Renowned Canadian restaurant critic and food writer Chris Nuttall-Smith describes these Gin Caesar Slushies as “the Bloody Mary’s brash northern cousin.” An avid camper and outdoorsman, Nuttall-Smith’s bestselling cookbook, Cook It Wild: Sensational Prep-Ahead Meals for Camping, Cabins, and the Great Outdoors, provides instructions for preparing each recipe at home in advance as much as possible so it can be quickly assembled fireside. In this case, you make the Caesar mix and cocktails from scratch before freezing them – all you need to do is remove them from the cooler and let them defrost enough to drink. “They’re spicy, savoury and ridiculously refreshing, with a welcome aromatic top note from the gin. Thanks to all their vegetable content, they’re even almost healthful, too, brilliant served with breakfast in the wild,” writes Nuttall-Smith. You can drink them at home, too – we won’t tell.
Gin Caesar Slushies
Ingredients
Caesar Mix
- 1 cup water see note #1
- 20 oz Clamato juice see note #2
- 8 oz gin
- 4 oz jalapeño brine from a jar of pickled jalapeños
- 4 tsp fresh lemon juice
- 1 tsp Worcestershire sauce
- 8 dashes Tabasco
- 1 tsp freshly ground black pepper
- ¼ tsp kosher salt
Cocktail
- Caesar Mix partially thawed (see note #3)

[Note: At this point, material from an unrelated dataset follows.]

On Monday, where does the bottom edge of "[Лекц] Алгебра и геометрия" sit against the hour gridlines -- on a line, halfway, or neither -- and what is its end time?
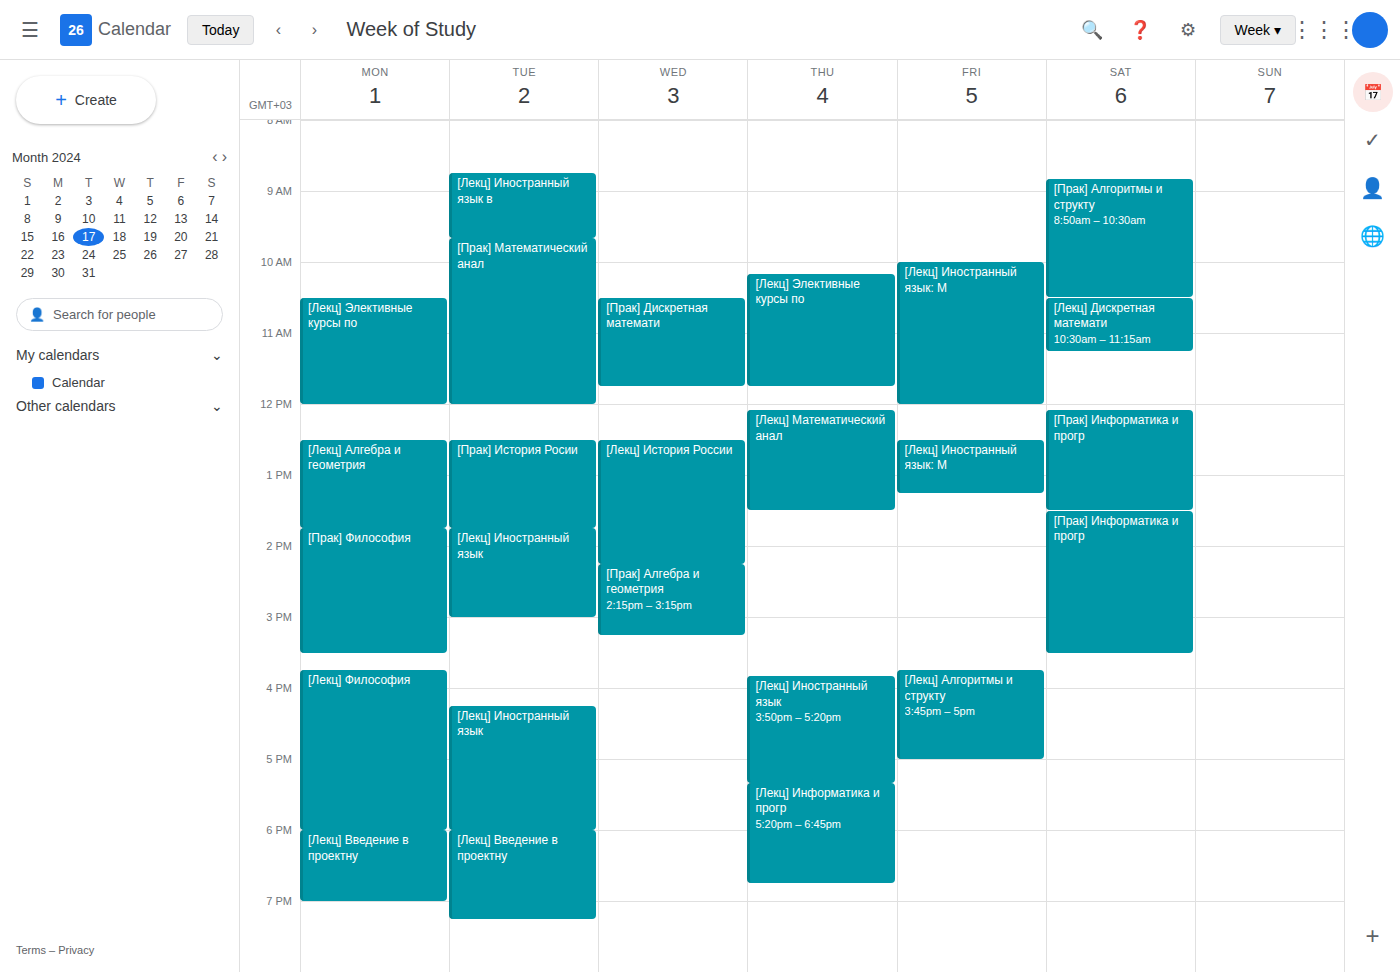
13:45 -- neither: three quarters of the way from the 13:00 line to the 14:00 line.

- celery sticks, olives, pickled beans lemon wedges and other garnishes for serving
Instructions
Caesar Mix
- In a 1.5-litre soda bottle, combine the water, Clamato, gin, jalapeño brine, lemon juice, Worcestershire, Tabasco, pepper and salt. Shake well and freeze for 24 hours.
Cocktail
- Shake the slushy Caesar mix well to break up its ice, pour into all glasses (or crappy camping mugs) and garnish as desired. Serve immediately.
Notes
- These are meant to be imbibed as slushies; if you’d rather drink them on ice, omit the water from the recipe.
- If you’d like a vegan version, or you’re really not into seafood in your cocktails (the drink’s base mixer is Clamato juice) turn this into a Red Snapper (that’s a Bloody Mary but made with gin) by swapping the Clamato for straight tomato juice.
- Cocktails keep for 5 days, after thawing, kept cold, or 2 weeks, frozen.